In re Alexander M.

In a child protective proceeding, the petitioner has the burden of proving neglect by a preponderance of the evidence (see Fam*795ily Ct Act § 1046 [b] [i]; Matter of Philip M., 82 NY2d 238 [1993]; Matter of Tammie Z., 66 NY2d 1 [1985]; Matter of Besthani M., 13 AD3d 452 [2004]). Here, contrary to the appellant’s contention, the Family Court’s finding of neglect based on the use of excessive corporal punishment is supported by a preponderance of the evidence (see Family Ct Act § 1012 [f] [i] [B]; § 1046 [b] [i]; Matter of Chanyae S. [Rena W.], 82 AD3d 1247 [2011]; Matter of Isaiah S., 63 AD3d 948 [2009]; Matter of Joshua B., 28 AD3d 759 [2006]; Matter of Joseph O., 28 AD3d 562 [2006]).

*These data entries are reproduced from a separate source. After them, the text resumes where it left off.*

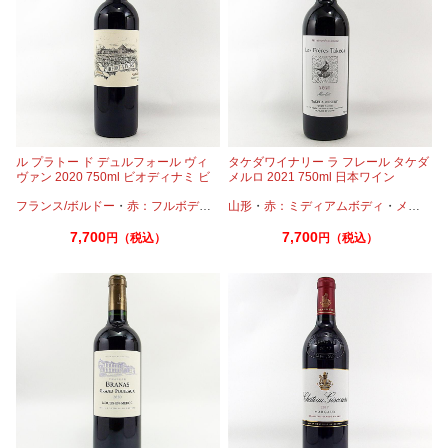
ル プラトー ド デュルフォール ヴィ
タケダワイナリー ラ フレール タケダ
ヴァン 2020 750ml ビオディナミ ビ
メルロ 2021 750ml 日本ワイン
オロジック
フランス/ボルドー
・
赤：フルボディ
・
カベルネ
山形
・
赤：ミディアムボディ
・
メルロー
・
メルロー
7,700
7,700
円（税込）
円（税込）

“[P]revious statements made by the child relating to any allegations of abuse or neglect shall be admissible in evidence, but if uncorroborated, such statements shall not be sufficient to make a fact-finding of abuse or neglect. Any other evidence tending to support the reliability of the previous statements . . . shall be sufficient corroboration” (Family Ct Act § 1046 [a] [vi]). The Family Court has considerable discretion to decide whether a child’s out-of-court statements describing incidents of abuse have, in fact, been reliably corroborated and whether the record as a whole supports such a finding (see Matter of Christina F., 74 NY2d 532, 536 [1989]; Matter of Besthani M., 13 AD3d at 453).

Here, the subject children’s out-of-court statements were sufficiently corroborated (see Matter of Joshua B., 28 AD3d at 760-761; Matter of Besthani M., 13 AD3d at 453). Viewing the record as a whole, and according great deference to the Family Court’s credibility determinations (see Matter of Joseph O., 28 AD3d at 563), we discern no basis to disturb the Family Court’s finding of neglect (see Matter of Joshua B., 28 AD3d at 761). Angiolillo, J.P, Dickerson, Chambers and Lott, JJ., concur.